Pena told councilors that he believes the city should exercise its right to exclusive service for trash collection but that allowance may be made when demand exceeds the city’s capability.
“If these guys come in, we can set up franchise fees,” the attorney said. “We decide when we choose to or cannot provide the service, and there are times when we can’t.
“It’s not like they are sneaking in and not telling us,” Pena added.
Councilors agreed that City Hall may differentiate between a regular contracted trash haul-off service and what the attorney described as “one-off service,” such as the case in construction, demolition or other short-term jobsite trash collection.

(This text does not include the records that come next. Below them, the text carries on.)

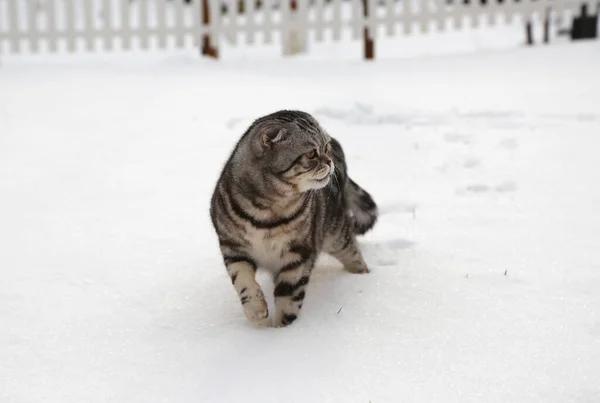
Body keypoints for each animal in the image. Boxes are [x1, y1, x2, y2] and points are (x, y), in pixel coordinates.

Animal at [211, 110, 378, 328]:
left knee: (355, 256)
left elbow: (289, 297)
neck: (266, 214)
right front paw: (256, 311)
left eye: (325, 147)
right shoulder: (232, 247)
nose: (329, 161)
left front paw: (284, 331)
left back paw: (361, 277)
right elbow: (243, 280)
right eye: (311, 154)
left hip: (337, 233)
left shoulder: (298, 254)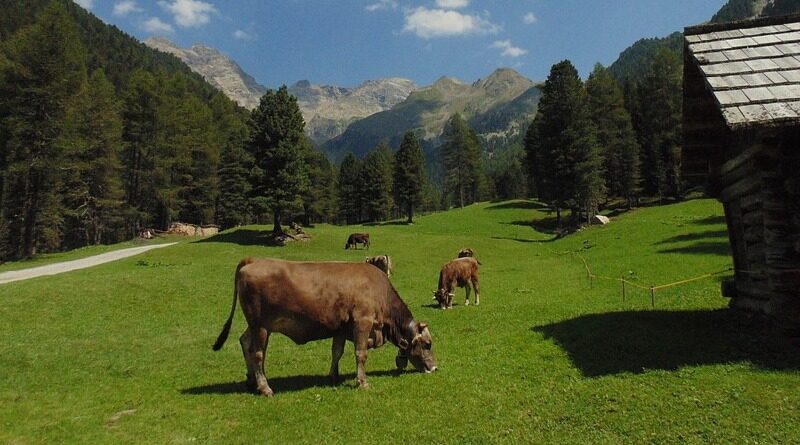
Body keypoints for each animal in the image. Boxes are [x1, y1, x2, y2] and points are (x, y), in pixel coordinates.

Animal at [212, 256, 438, 396]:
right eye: (428, 344)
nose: (435, 368)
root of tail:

“You can grant a thirty-day waiver for a one-off job,” the attorney said.
“We don’t have roll-off Dumpsters,” City Administrator David Wright said after being asked whether Cotulla could serve commercial clients’ needs. “They cost six to seven thousand dollars each, and we would collect only two thousand dollars in trash fees over a year. It takes more than a couple years to recoup the cost.

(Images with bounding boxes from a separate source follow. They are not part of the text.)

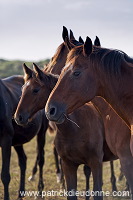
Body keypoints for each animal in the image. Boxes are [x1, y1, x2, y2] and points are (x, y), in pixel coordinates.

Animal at [14, 63, 118, 199]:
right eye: (22, 90)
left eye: (35, 90)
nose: (18, 117)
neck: (75, 127)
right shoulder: (68, 164)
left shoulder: (96, 162)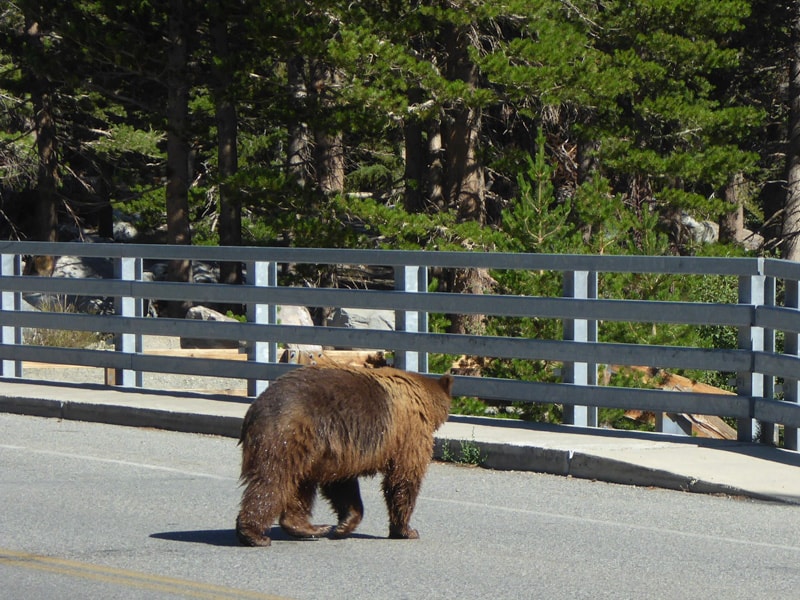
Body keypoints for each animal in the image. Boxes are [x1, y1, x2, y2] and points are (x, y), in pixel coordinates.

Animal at [234, 364, 454, 548]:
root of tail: (253, 412)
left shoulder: (338, 451)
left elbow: (341, 485)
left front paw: (343, 525)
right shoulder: (409, 433)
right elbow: (403, 479)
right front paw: (406, 530)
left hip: (307, 449)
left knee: (299, 485)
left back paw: (309, 527)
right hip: (286, 437)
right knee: (272, 481)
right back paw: (254, 534)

“We don’t always have the Dumpsters,” Wright said of demands for service. “We are hurting in a department that was already hurting.”
The city’s solid waste collection service operates as a separate department from other utilities. Finance officer Ernesto Garcia III told councilors in May that the department remains approximately $95,000 in the red after having to purchase a new garbage truck. Revenues in solid waste collection topped $487,000 last month but expenditures were still pegged at $583,000. The fund is the only one at City Hall presently operating at a loss.

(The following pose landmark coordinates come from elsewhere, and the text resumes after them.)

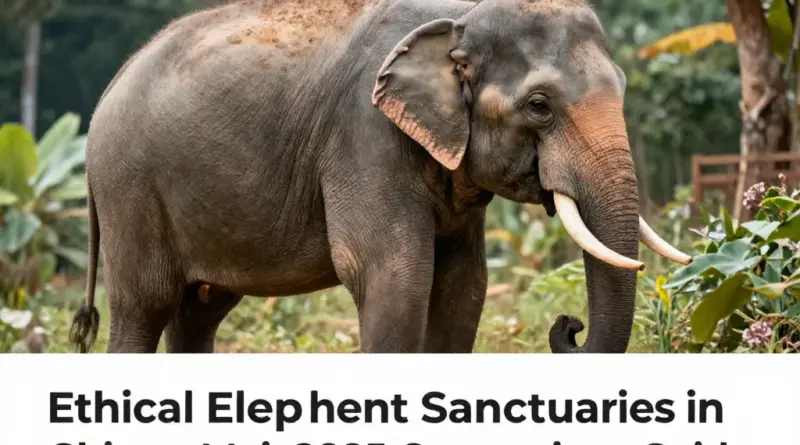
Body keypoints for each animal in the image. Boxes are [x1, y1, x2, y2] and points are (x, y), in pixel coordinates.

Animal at [69, 0, 692, 354]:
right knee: (144, 306)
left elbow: (464, 287)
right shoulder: (364, 136)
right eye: (539, 106)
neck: (461, 17)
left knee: (198, 311)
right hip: (130, 189)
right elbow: (394, 275)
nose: (569, 326)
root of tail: (105, 91)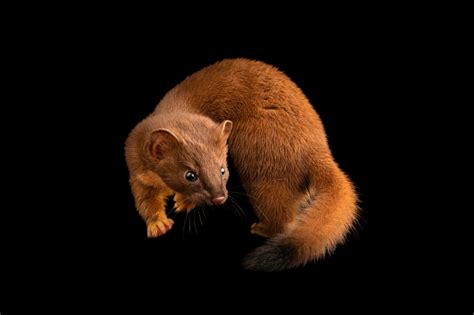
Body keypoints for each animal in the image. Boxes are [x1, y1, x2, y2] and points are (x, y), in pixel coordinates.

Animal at [124, 58, 358, 272]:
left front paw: (183, 203)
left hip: (258, 164)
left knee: (281, 216)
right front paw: (158, 224)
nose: (219, 198)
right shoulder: (137, 170)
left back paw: (261, 227)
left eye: (222, 169)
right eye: (190, 175)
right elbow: (144, 199)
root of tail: (316, 147)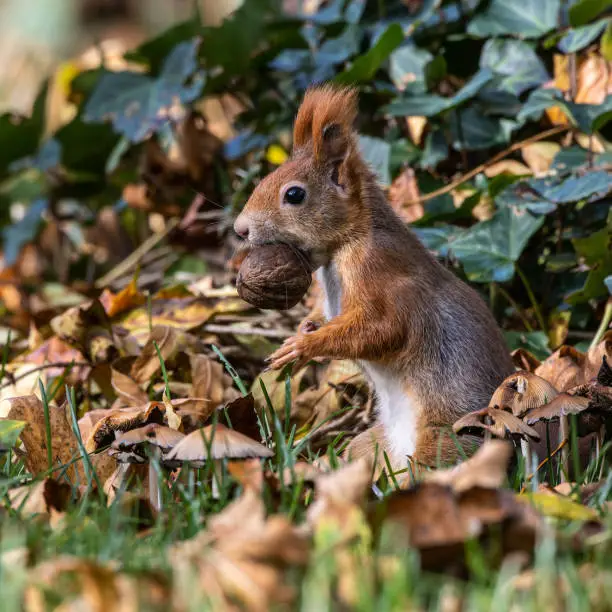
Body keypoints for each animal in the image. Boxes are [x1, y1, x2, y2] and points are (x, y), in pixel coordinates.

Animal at [234, 86, 516, 466]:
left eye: (294, 194)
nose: (240, 229)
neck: (347, 243)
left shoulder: (378, 271)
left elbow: (383, 329)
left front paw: (304, 346)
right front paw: (305, 327)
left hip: (446, 441)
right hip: (369, 446)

Garcia told councilors that the department’s account is recovering from the expenditure and has gained approximately $18,000 since his last monthly report.
Councilors were also told that a franchise fee for trash haulers is traditionally set at five percent of their contract with a client.
The new ordinance offers City Hall an opportunity to earn income in solid waste collection despite not providing the actual service.
Atty. Pena countered that the ordinance may apply to few operators.
“Is this a solution in search of a problem?” Pena asked. “There’s not much construction going on here.”
Wright said the ordinance will include a requirement that independent trash haulers pay an annual fee of $1,000 upon registering with City Hall and before making their franchise fee payments.
The city attorney said that an ordinance has advantages in regulating all trash collection services but acknowledged that rule enforcement is complicated by the fact that Cotulla cannot offer the same service itself.
“It’s hard to tell them to get their Dumpster out of here when we are the ones who told them to go get a Dumpster,” Pena said.
“I would like to be in a place that we have the Dumpsters that we need,” the city administrator said.
Both Wright and Pena said they believe an ordinance will prevent inequality or favoritism on the part of the city, such as allowing one business to use a hauler at will and then barring another.
Those who do not register a service with City Hall or pay the prescribed fees will be subject to daily fines of up to $2,000.
The city administrator conceded during later discussions at the May meeting that the city does not presently have its own code enforcement officer. Joey Garcia resigned his position last month.
“Companies know that any city they work in has these ordinances,” the city administrator said. “Everybody has to pay.”
“It’s not going to be a big money maker,” the city attorney said. “This applies to anyone who brings in some kind of trash device.”
The motion to establish an ordinance was made by Councilor Tanis Lopez, seconded by Councilor Gilbert Ayala and supported unanimously.